# Task brief
Nothing but the lines holding the string "charge" should appear in the answer. Copy them from the entries.

Excerpts from a dataset:

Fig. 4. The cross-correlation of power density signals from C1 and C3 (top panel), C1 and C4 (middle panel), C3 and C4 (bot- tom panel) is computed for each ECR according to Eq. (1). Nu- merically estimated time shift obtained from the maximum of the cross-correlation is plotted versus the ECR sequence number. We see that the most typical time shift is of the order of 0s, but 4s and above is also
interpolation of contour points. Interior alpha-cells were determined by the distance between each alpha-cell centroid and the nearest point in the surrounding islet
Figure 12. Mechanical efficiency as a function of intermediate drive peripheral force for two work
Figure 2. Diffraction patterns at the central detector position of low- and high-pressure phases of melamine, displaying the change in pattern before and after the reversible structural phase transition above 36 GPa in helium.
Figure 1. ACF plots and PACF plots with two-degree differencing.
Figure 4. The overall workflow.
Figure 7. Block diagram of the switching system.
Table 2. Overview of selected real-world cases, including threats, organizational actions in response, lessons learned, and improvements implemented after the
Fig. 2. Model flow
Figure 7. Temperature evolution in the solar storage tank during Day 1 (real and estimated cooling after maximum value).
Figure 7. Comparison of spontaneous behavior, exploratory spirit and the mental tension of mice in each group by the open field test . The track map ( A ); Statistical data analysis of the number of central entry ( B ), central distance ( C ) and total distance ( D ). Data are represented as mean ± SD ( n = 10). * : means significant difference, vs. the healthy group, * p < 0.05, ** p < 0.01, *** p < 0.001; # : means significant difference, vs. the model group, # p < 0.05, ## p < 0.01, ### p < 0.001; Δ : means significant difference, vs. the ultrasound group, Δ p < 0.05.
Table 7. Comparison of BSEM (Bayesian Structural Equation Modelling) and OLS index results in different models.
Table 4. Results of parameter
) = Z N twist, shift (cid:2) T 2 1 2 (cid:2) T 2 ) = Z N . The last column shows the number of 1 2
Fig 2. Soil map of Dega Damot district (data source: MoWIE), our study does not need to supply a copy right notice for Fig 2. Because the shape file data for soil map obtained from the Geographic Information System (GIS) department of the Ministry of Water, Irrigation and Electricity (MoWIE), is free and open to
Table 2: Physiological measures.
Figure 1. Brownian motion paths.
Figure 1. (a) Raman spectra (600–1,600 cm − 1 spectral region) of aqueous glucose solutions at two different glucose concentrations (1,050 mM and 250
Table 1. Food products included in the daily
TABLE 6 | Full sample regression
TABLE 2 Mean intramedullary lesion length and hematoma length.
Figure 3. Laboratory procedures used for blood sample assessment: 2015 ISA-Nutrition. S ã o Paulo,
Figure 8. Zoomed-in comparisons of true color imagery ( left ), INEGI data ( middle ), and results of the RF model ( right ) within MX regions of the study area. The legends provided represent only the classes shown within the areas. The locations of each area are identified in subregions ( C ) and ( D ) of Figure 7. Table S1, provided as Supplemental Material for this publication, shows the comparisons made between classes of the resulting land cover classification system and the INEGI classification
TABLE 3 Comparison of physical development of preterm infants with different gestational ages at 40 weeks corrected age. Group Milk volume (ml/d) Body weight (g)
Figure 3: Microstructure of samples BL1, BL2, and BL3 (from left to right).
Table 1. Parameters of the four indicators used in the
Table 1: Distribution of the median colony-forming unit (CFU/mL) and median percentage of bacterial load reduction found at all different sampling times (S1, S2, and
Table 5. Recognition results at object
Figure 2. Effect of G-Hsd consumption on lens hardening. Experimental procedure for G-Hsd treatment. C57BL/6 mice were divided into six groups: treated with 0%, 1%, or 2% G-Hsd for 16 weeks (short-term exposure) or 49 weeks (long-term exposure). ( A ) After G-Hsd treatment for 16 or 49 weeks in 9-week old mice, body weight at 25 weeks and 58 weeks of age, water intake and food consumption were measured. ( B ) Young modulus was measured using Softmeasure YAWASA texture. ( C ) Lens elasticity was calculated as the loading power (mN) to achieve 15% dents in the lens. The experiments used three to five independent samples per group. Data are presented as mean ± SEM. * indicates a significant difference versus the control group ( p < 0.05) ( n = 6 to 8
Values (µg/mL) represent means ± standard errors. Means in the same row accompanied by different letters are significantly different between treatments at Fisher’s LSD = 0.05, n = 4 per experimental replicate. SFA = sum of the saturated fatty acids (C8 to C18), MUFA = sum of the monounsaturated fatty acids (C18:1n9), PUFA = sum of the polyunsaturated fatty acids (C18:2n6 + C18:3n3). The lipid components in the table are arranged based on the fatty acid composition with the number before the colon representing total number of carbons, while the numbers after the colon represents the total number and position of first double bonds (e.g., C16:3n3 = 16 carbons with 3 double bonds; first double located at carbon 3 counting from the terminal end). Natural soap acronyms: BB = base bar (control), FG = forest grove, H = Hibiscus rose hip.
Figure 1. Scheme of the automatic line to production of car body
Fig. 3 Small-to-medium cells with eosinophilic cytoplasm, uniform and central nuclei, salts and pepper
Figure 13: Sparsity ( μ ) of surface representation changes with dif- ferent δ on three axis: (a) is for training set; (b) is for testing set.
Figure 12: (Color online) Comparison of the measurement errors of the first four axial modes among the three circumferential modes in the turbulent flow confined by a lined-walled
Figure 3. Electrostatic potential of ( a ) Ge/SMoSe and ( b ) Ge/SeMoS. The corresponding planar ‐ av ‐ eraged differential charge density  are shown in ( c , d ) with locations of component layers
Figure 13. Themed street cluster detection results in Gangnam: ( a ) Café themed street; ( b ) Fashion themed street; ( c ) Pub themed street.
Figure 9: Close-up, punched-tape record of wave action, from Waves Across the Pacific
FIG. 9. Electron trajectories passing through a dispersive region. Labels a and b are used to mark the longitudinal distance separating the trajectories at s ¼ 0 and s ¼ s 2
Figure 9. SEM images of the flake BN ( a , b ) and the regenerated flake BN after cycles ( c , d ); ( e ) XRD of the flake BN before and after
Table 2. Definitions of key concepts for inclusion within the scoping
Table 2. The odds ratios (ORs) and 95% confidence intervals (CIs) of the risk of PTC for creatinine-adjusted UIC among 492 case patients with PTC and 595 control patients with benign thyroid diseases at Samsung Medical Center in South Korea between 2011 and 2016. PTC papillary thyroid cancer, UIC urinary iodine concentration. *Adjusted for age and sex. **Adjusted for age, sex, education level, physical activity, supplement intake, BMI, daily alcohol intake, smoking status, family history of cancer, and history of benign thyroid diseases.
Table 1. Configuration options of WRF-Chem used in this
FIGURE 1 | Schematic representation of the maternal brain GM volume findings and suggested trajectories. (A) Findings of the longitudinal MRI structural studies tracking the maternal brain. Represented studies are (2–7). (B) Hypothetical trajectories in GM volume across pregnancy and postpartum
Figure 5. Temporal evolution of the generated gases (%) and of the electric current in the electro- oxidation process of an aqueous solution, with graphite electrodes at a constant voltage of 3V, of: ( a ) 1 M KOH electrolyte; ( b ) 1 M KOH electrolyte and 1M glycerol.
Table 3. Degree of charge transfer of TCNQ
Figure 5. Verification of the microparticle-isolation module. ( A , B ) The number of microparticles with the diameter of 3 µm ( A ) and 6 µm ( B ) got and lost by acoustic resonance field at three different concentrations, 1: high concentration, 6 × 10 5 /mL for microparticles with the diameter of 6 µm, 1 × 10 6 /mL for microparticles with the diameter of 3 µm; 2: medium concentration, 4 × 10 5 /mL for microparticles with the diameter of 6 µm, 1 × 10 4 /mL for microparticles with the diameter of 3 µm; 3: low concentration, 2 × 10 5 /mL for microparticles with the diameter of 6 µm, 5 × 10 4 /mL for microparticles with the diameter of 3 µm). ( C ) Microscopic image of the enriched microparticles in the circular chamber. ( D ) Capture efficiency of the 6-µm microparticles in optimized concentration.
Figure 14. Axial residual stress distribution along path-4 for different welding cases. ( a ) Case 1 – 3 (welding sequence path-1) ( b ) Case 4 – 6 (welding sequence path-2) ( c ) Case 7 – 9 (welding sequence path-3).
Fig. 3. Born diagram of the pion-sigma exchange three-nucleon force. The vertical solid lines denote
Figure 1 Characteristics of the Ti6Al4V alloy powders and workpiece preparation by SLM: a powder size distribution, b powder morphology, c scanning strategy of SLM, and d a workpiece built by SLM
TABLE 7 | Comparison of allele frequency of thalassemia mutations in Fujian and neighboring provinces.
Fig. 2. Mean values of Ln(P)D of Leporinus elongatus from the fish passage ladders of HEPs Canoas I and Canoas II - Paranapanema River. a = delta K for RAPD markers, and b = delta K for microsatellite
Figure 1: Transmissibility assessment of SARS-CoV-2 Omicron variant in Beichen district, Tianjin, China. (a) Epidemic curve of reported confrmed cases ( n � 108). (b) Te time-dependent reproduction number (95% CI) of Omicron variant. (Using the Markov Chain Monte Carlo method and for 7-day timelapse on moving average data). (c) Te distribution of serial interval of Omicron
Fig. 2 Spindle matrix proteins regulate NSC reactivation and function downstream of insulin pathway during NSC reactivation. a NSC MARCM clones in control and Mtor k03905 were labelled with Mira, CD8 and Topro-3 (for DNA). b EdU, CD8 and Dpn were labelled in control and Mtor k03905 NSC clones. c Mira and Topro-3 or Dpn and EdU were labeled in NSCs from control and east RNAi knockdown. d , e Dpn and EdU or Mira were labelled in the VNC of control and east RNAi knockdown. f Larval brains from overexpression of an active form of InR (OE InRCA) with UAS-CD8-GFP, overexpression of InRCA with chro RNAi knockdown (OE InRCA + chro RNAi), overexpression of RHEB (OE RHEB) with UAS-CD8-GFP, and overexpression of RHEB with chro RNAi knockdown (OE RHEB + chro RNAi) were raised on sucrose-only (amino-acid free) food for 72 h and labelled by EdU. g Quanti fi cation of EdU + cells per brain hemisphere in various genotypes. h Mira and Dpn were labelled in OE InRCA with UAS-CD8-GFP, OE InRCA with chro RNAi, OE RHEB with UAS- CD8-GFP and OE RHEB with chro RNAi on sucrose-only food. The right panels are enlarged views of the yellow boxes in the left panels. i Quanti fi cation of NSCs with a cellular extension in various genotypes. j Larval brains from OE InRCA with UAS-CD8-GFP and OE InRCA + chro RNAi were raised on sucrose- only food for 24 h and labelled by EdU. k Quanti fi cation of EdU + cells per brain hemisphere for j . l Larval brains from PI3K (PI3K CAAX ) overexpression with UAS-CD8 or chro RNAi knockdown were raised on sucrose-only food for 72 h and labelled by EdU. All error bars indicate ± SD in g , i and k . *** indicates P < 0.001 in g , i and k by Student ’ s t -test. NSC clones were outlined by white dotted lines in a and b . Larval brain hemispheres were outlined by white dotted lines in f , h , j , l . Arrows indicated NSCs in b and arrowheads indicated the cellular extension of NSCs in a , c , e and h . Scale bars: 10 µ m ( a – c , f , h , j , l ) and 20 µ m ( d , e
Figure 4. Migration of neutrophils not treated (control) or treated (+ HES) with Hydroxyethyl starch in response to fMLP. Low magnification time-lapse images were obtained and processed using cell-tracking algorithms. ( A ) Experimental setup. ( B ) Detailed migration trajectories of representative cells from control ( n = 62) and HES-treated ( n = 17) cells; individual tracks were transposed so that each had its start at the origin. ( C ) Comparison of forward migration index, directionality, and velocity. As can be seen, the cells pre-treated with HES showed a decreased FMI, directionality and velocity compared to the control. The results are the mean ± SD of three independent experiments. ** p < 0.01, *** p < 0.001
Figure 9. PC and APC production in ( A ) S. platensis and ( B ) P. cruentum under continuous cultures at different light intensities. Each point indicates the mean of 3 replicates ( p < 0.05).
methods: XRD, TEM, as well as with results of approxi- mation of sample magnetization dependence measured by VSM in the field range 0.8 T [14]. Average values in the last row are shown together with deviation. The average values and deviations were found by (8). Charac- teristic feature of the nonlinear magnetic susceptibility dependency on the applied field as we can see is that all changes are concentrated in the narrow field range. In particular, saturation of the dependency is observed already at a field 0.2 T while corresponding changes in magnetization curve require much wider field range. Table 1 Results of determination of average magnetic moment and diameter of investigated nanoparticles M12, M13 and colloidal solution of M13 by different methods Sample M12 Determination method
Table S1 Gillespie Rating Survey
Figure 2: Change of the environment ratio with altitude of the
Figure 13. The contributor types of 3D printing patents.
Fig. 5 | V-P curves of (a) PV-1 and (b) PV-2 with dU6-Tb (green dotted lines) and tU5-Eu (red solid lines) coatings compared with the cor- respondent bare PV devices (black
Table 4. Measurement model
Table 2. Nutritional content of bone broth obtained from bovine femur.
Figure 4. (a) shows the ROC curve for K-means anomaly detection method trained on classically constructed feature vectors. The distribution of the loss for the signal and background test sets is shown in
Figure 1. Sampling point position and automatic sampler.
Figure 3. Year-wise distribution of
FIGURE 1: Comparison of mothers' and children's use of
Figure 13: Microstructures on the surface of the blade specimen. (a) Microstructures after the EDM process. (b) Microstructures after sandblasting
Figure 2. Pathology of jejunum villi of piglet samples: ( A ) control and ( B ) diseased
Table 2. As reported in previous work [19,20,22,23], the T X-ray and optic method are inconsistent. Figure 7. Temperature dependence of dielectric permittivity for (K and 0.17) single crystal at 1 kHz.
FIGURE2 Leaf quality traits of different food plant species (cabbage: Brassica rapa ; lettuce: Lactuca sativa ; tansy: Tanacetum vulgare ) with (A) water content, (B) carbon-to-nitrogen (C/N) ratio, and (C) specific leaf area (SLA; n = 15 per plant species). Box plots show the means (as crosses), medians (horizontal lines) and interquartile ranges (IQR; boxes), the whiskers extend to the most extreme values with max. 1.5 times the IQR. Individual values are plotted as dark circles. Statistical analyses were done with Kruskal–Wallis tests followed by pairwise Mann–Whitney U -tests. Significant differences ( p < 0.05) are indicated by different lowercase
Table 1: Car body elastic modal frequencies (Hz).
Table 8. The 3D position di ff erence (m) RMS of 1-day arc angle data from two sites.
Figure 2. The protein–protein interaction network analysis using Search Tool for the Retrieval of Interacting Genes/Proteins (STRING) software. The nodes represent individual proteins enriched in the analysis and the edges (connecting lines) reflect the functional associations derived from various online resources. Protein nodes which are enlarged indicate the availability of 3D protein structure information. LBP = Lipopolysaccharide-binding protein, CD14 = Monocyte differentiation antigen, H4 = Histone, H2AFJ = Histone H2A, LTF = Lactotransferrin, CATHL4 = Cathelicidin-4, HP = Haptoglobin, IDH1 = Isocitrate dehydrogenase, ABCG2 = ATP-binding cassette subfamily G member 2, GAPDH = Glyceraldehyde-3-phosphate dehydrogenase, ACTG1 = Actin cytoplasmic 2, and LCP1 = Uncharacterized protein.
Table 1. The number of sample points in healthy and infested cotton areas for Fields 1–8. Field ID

# Response for this exercise
Figure 3. Electrostatic potential of ( a ) Ge/SMoSe and ( b ) Ge/SeMoS. The corresponding planar ‐ av ‐ eraged differential charge density  are shown in ( c , d ) with locations of component layers
Table 3. Degree of charge transfer of TCNQ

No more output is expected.